- **Exercise aim**:
Each line below must be set down exactly; omit any image you find.

- **Extracted data entries**:
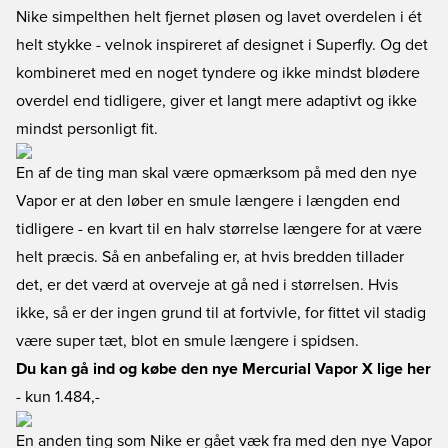
Nike simpelthen helt fjernet pløsen og lavet overdelen i ét
helt stykke - velnok inspireret af designet i Superfly. Og det
kombineret med en noget tyndere og ikke mindst blødere
overdel end tidligere, giver et langt mere adaptivt og ikke
mindst personligt fit.
En af de ting man skal være opmærksom på med den nye
Vapor er at den løber en smule længere i længden end
tidligere - en kvart til en halv størrelse længere for at være
helt præcis. Så en anbefaling er, at hvis bredden tillader
det, er det værd at overveje at gå ned i størrelsen. Hvis
ikke, så er der ingen grund til at fortvivle, for fittet vil stadig
være super tæt, blot en smule længere i spidsen.
Du kan gå ind og købe den nye Mercurial Vapor X lige her
- kun 1.484,-
En anden ting som Nike er gået væk fra med den nye Vapor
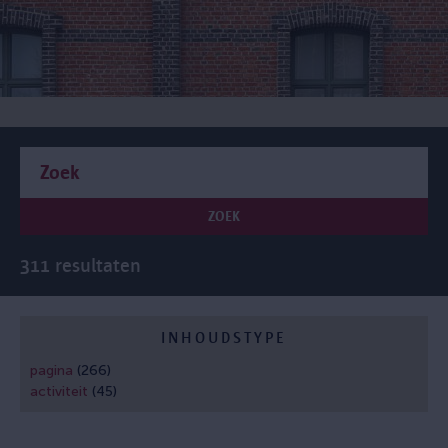
ZOEK
311 resultaten
INHOUDSTYPE
pagina
(266)
activiteit
(45)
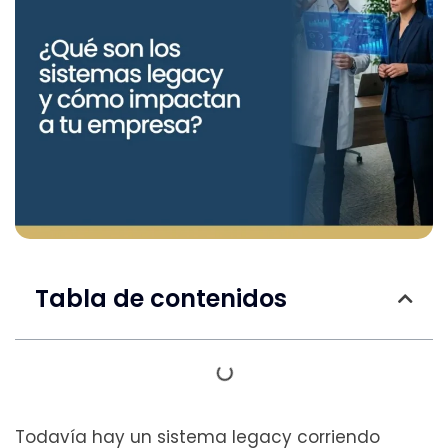
Tabla de contenidos
Todavía hay un sistema legacy corriendo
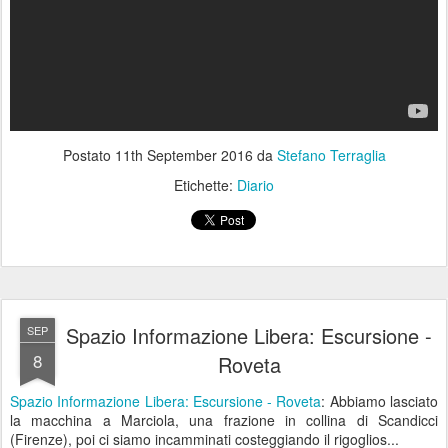
Postato
11th September 2016
da
Stefano Terraglia
Etichette:
Diario
Spazio Informazione Libera: Escursione -
SEP
8
Roveta
Spazio Informazione Libera: Escursione - Roveta
: Abbiamo lasciato
la macchina a Marciola, una frazione in collina di Scandicci
(Firenze), poi ci siamo incamminati costeggiando il rigoglios...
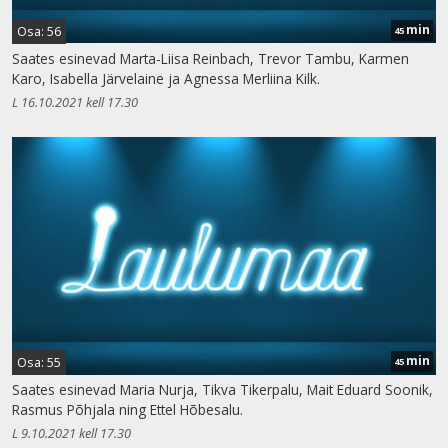
min
Osa: 56
45
Saates esinevad Marta-Liisa Reinbach, Trevor Tambu, Karmen
Karo, Isabella Järvelaine ja Agnessa Merliina Kilk.
L 16.10.2021 kell 17.30
min
Osa: 55
45
Saates esinevad Maria Nurja, Tikva Tikerpalu, Mait Eduard Soonik,
Rasmus Põhjala ning Ettel Hõbesalu.
L 9.10.2021 kell 17.30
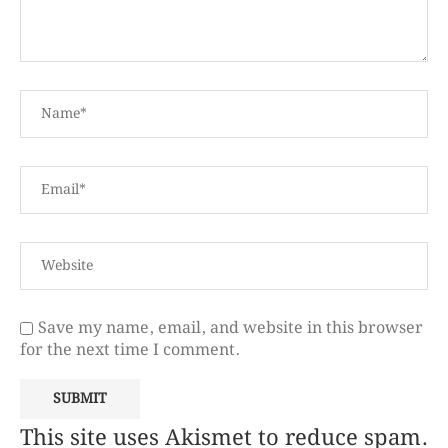
Save my name, email, and website in this browser
for the next time I comment.
This site uses Akismet to reduce spam.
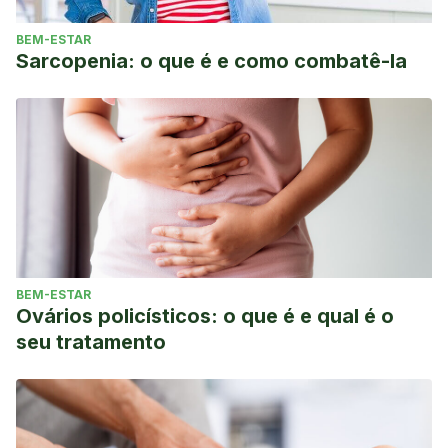
BEM-ESTAR
Sarcopenia: o que é e como combatê-la
BEM-ESTAR
Ovários policísticos: o que é e qual é o
seu tratamento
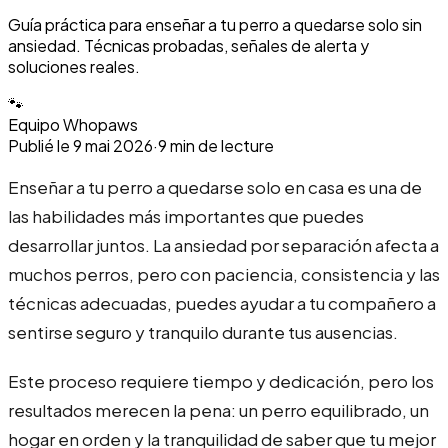
Guía práctica para enseñar a tu perro a quedarse solo sin
ansiedad. Técnicas probadas, señales de alerta y
soluciones reales.
🐾
Equipo Whopaws
Publié le
9 mai 2026
·
9
min de lecture
Enseñar a tu perro a quedarse solo en casa es una de
las habilidades más importantes que puedes
desarrollar juntos. La ansiedad por separación afecta a
muchos perros, pero con paciencia, consistencia y las
técnicas adecuadas, puedes ayudar a tu compañero a
sentirse seguro y tranquilo durante tus ausencias.
Este proceso requiere tiempo y dedicación, pero los
resultados merecen la pena: un perro equilibrado, un
hogar en orden y la tranquilidad de saber que tu mejor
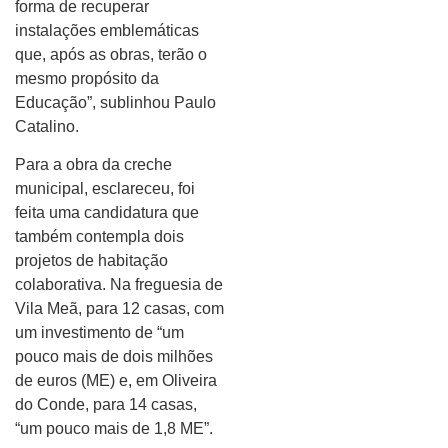
forma de recuperar
instalações emblemáticas
que, após as obras, terão o
mesmo propósito da
Educação”, sublinhou Paulo
Catalino.
Para a obra da creche
municipal, esclareceu, foi
feita uma candidatura que
também contempla dois
projetos de habitação
colaborativa. Na freguesia de
Vila Meã, para 12 casas, com
um investimento de “um
pouco mais de dois milhões
de euros (ME) e, em Oliveira
do Conde, para 14 casas,
“um pouco mais de 1,8 ME”.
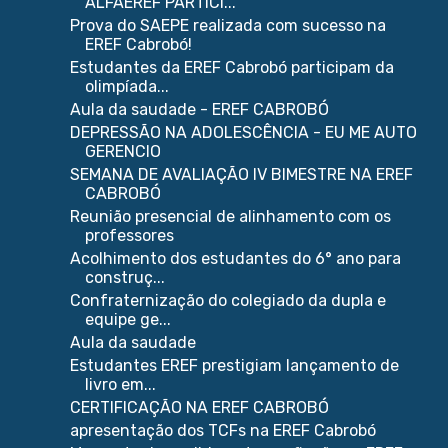
ALFAEREF PARTICI...
Prova do SAEPE realizada com sucesso na
EREF Cabrobó!
Estudantes da EREF Cabrobó participam da
olimpíada...
Aula da saudade - EREF CABROBÓ
DEPRESSÃO NA ADOLESCÊNCIA - EU ME AUTO
GERENCIO
SEMANA DE AVALIAÇÃO IV BIMESTRE NA EREF
CABROBÓ
Reunião presencial de alinhamento com os
professores
Acolhimento dos estudantes do 6° ano para
construç...
Confraternização do colegiado da dupla e
equipe ge...
Aula da saudade
Estudantes EREF prestigiam lançamento de
livro em...
CERTIFICAÇÃO NA EREF CABROBÓ
apresentação dos TCFs na EREF Cabrobó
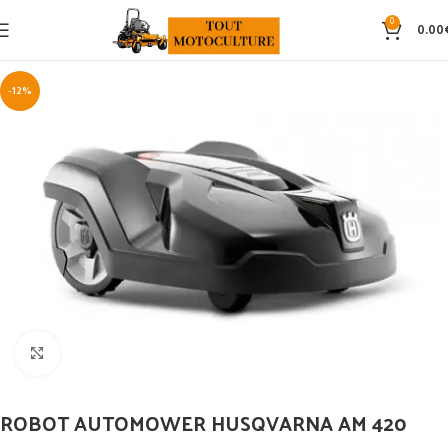
0
0.00
-12%
Click to enlarge
ROBOT AUTOMOWER HUSQVARNA AM 420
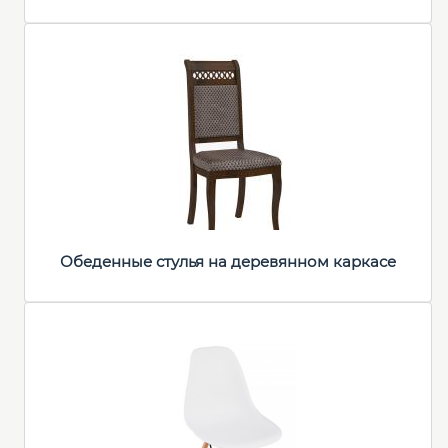
Обеденные стулья на деревянном каркасе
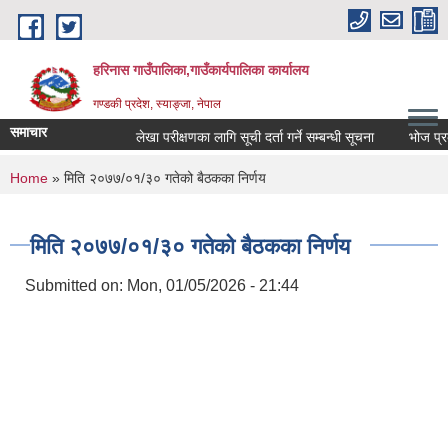
Skip to main content
हरिनास गाउँपालिका,गाउँकार्यपालिका कार्यालय
गण्डकी प्रदेश, स्याङ्जा, नेपाल
समाचार
लेखा परीक्षणका लागि सूची दर्ता गर्ने सम्बन्धी सूचना
भोज प्रकाश म
You are here
Home
» मिति २०७७/०१/३० गतेको बैठकका निर्णय
मिति २०७७/०१/३० गतेको बैठकका निर्णय
Submitted on:
Mon, 01/05/2026 - 21:44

- **Solution to this task**:
Nike simpelthen helt fjernet pløsen og lavet overdelen i ét
helt stykke - velnok inspireret af designet i Superfly. Og det
kombineret med en noget tyndere og ikke mindst blødere
overdel end tidligere, giver et langt mere adaptivt og ikke
mindst personligt fit.
En af de ting man skal være opmærksom på med den nye
Vapor er at den løber en smule længere i længden end
tidligere - en kvart til en halv størrelse længere for at være
helt præcis. Så en anbefaling er, at hvis bredden tillader
det, er det værd at overveje at gå ned i størrelsen. Hvis
ikke, så er der ingen grund til at fortvivle, for fittet vil stadig
være super tæt, blot en smule længere i spidsen.
Du kan gå ind og købe den nye Mercurial Vapor X lige her
- kun 1.484,-
En anden ting som Nike er gået væk fra med den nye Vapor
ZOEK
311 resultaten
INHOUDSTYPE
pagina
(266)
activiteit
(45)
Tabla de contenidos
Todavía hay un sistema legacy corriendo
Postato
11th September 2016
da
Stefano Terraglia
Etichette:
Diario
Spazio Informazione Libera: Escursione -
SEP
8
Roveta
Spazio Informazione Libera: Escursione - Roveta
: Abbiamo lasciato
la macchina a Marciola, una frazione in collina di Scandicci
(Firenze), poi ci siamo incamminati costeggiando il rigoglios...
min
Osa: 56
45
Saates esinevad Marta-Liisa Reinbach, Trevor Tambu, Karmen
Karo, Isabella Järvelaine ja Agnessa Merliina Kilk.
L 16.10.2021 kell 17.30
min
Osa: 55
45
Saates esinevad Maria Nurja, Tikva Tikerpalu, Mait Eduard Soonik,
Rasmus Põhjala ning Ettel Hõbesalu.
L 9.10.2021 kell 17.30
Save my name, email, and website in this browser
for the next time I comment.
This site uses Akismet to reduce spam.
BEM-ESTAR
Sarcopenia: o que é e como combatê-la
BEM-ESTAR
Ovários policísticos: o que é e qual é o
seu tratamento
Guía práctica para enseñar a tu perro a quedarse solo sin
ansiedad. Técnicas probadas, señales de alerta y
soluciones reales.
🐾
Equipo Whopaws
Publié le
9 mai 2026
·
9
min de lecture
Enseñar a tu perro a quedarse solo en casa es una de
las habilidades más importantes que puedes
desarrollar juntos. La ansiedad por separación afecta a
muchos perros, pero con paciencia, consistencia y las
técnicas adecuadas, puedes ayudar a tu compañero a
sentirse seguro y tranquilo durante tus ausencias.
Este proceso requiere tiempo y dedicación, pero los
resultados merecen la pena: un perro equilibrado, un
hogar en orden y la tranquilidad de saber que tu mejor
forma de recuperar
instalações emblemáticas
que, após as obras, terão o
mesmo propósito da
Educação”, sublinhou Paulo
Catalino.
Para a obra da creche
municipal, esclareceu, foi
feita uma candidatura que
também contempla dois
projetos de habitação
colaborativa. Na freguesia de
Vila Meã, para 12 casas, com
um investimento de “um
pouco mais de dois milhões
de euros (ME) e, em Oliveira
do Conde, para 14 casas,
“um pouco mais de 1,8 ME”.
ALFAEREF PARTICI...
Prova do SAEPE realizada com sucesso na
EREF Cabrobó!
Estudantes da EREF Cabrobó participam da
olimpíada...
Aula da saudade - EREF CABROBÓ
DEPRESSÃO NA ADOLESCÊNCIA - EU ME AUTO
GERENCIO
SEMANA DE AVALIAÇÃO IV BIMESTRE NA EREF
CABROBÓ
Reunião presencial de alinhamento com os
professores
Acolhimento dos estudantes do 6° ano para
construç...
Confraternização do colegiado da dupla e
equipe ge...
Aula da saudade
Estudantes EREF prestigiam lançamento de
livro em...
CERTIFICAÇÃO NA EREF CABROBÓ
apresentação dos TCFs na EREF Cabrobó
0
0.00
-12%
Click to enlarge
ROBOT AUTOMOWER HUSQVARNA AM 420
Обеденные стулья на деревянном каркасе
Skip to main content
हरिनास गाउँपालिका,गाउँकार्यपालिका कार्यालय
गण्डकी प्रदेश, स्याङ्जा, नेपाल
समाचार
लेखा परीक्षणका लागि सूची दर्ता गर्ने सम्बन्धी सूचना
भोज प्रकाश म
You are here
Home
» मिति २०७७/०१/३० गतेको बैठकका निर्णय
मिति २०७७/०१/३० गतेको बैठकका निर्णय
Submitted on:
Mon, 01/05/2026 - 21:44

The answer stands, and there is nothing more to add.